Top Ten Tuesday is a Meme hosted by The Broke and the Bookish where I will be picking from their top tens and attempting to reveal what my thinking is behind these choices.
Places books have made me want to visit:
1. Oslo/ Norway
The Witches, by Roald Dahl was one of my favourite books to read growing up. I loved this strange country where witches lurked around every corner and the funny, fierce old woman who lived there. I have always wanted to visit it. Also, Northern Lights was another favourite, and it made me want to go there to experience the Aurora Borealis, so I'm twice as hungry for it.
2. Rural France
Lansquenet Sous-Tannes. I'm not even sure if it's a real place, but it feels real to me. First mentioned in Chocolat by Joanne Harris, it then features throughout a few more of her books, including my favourite, Five Quarters of the Orange. Although I have been to France before, I want to have the incredible experience of eating in patisseries and chocolateries and meld it all with a market village life along the banks of a beautiful river with gypsies living along the banks and irritable old ladies settling in shops for a mug of chocolat chaud.
3. New Orleans
The Casquette Girls is something I read quite recently, and I really enjoyed it! I want to put a city to a name now and stroll around in the historic french quarter. I want to see voodoo shops and street celebrations and really take in the history and the eerieness of the place. Oh, and did I mention it's the setting for Disney's The Princess and the Frog?
4. Narnia
It's quite not as dangerous as the likes of Westeros and you don't get stuck there, unlike Neverland.
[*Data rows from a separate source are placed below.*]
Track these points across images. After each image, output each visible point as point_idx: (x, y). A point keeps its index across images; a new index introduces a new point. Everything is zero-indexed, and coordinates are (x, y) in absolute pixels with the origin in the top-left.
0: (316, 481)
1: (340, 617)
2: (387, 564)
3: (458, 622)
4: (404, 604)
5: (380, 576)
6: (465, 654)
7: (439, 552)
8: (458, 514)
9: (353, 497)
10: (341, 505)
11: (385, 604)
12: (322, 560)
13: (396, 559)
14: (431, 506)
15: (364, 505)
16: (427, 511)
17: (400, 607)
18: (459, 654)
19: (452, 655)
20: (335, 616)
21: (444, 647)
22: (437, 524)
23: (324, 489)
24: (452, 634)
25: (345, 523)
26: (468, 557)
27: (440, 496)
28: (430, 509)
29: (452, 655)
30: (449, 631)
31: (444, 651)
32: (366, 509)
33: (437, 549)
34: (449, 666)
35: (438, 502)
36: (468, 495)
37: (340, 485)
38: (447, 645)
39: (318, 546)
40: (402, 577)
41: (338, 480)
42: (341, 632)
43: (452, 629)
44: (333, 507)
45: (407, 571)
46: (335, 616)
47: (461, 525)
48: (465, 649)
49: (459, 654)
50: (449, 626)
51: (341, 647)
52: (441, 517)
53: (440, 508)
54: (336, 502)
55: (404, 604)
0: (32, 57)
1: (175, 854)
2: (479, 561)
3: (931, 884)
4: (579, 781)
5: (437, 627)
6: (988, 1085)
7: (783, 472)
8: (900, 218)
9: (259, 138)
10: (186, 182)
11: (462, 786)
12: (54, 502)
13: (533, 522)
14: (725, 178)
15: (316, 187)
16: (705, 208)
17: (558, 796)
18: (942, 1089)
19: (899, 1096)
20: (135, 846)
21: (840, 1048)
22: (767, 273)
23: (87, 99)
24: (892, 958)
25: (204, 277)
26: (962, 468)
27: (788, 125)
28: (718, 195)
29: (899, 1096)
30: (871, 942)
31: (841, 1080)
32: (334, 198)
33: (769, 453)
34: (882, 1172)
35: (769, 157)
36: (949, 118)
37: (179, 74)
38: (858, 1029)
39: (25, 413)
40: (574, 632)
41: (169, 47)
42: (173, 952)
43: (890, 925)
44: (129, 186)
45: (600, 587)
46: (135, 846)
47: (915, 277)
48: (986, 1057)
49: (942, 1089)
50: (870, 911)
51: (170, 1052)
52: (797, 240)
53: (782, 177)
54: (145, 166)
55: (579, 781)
No time passes when you're there, so you can go off an have an adventure, see some mermaids and a giant friendly lion and come back to your boring life again. Plus, there are so many magical entities that I would love to spend time with! Hell, once I wished I was a Dryad.
5. Madrid
It's not often I get funny notions of going to big cities, but Carlos Ruiz Zafon's novels truly take me to Madrid, and I would love to see it and experience life there. It sounds like a great holiday destination with a lot of history and it can get a bit creepy at times I am sure.
6. Ancient Europe, Greece and Rome
Any Ben Kane novel can take me to this point in time, as well as the excellent David Gemmel series, Troy. I'm not really one for danger, and this is rife with it, so perhaps I would lay low. I think it would be incredible to go back to this time and see how people did things then. I love the mythology of these times and I think we could learn a lot from the way these people lived.
7. Ingo
I wish I was away in Ingo... I really do. This beautiful but treacherous undersea world, thought up by Helen Dunmore, is filled with merpeople, and I love the idea that you can become one, and that people are actually able to breathe underwater if Ingo wants you to.
8. The Bayou
Ok, this is not dissimilar to New Orleans, but instead of going to the city, I would want to see the Bayou in all its glory. This was inspired by Teardrop, which focuses much more on the power of water and the Bayou feels like an extension of this power, as it floats in the background only to become part of a main event later on.
9. Italy, Rome and Venice
This is derived from Dan Browns novels, Angels and Demons, and Inferno. I am pretty obsessed over history, and it really liked the way the mystery fits in with the actual stuff in real life. I have been to Rome and seen a few of the landmarks in the book. Let me say they are stunning and well worth going to see.
10. Neverwhere
Who wouldn't want to travel to Neil Gaiman's Neverwhere, an alternate version of our London, where nothing is as it seems and some things have been taken pretty literally. Black Friars really does have Black Friars in it while The Angel, Islington is an angel named Islington. I need to read this book again.